Data listing
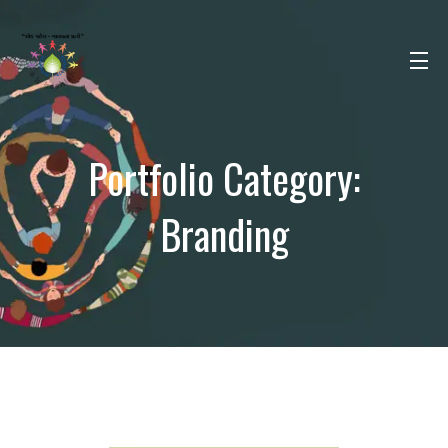
Portfolio Category:
Branding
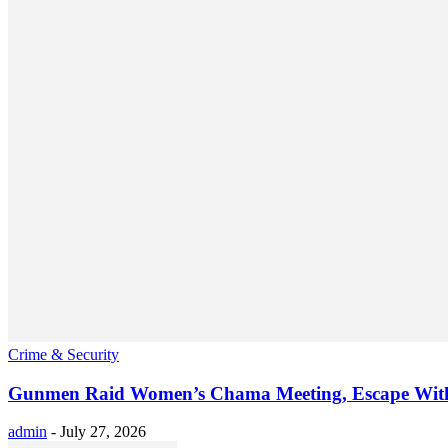
Crime & Security
Gunmen Raid Women’s Chama Meeting, Escape Wit
admin
-
July 27, 2026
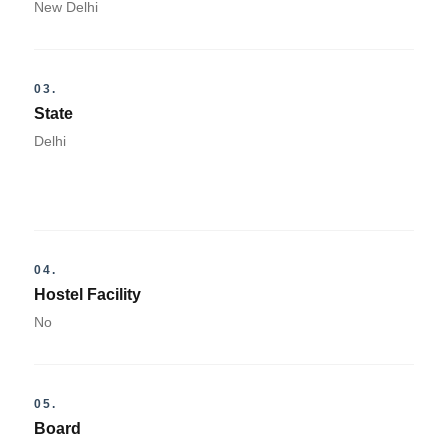
New Delhi
03.
State
Delhi
04.
Hostel Facility
No
05.
Board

Directions for this task
Every line of the material must be returned verbatim, and pictures must be left behind.

Solution below
Portfolio Category:
Branding
Crime & Security
Gunmen Raid Women’s Chama Meeting, Escape Wit
admin
-
July 27, 2026
New Delhi
03.
State
Delhi
04.
Hostel Facility
No
05.
Board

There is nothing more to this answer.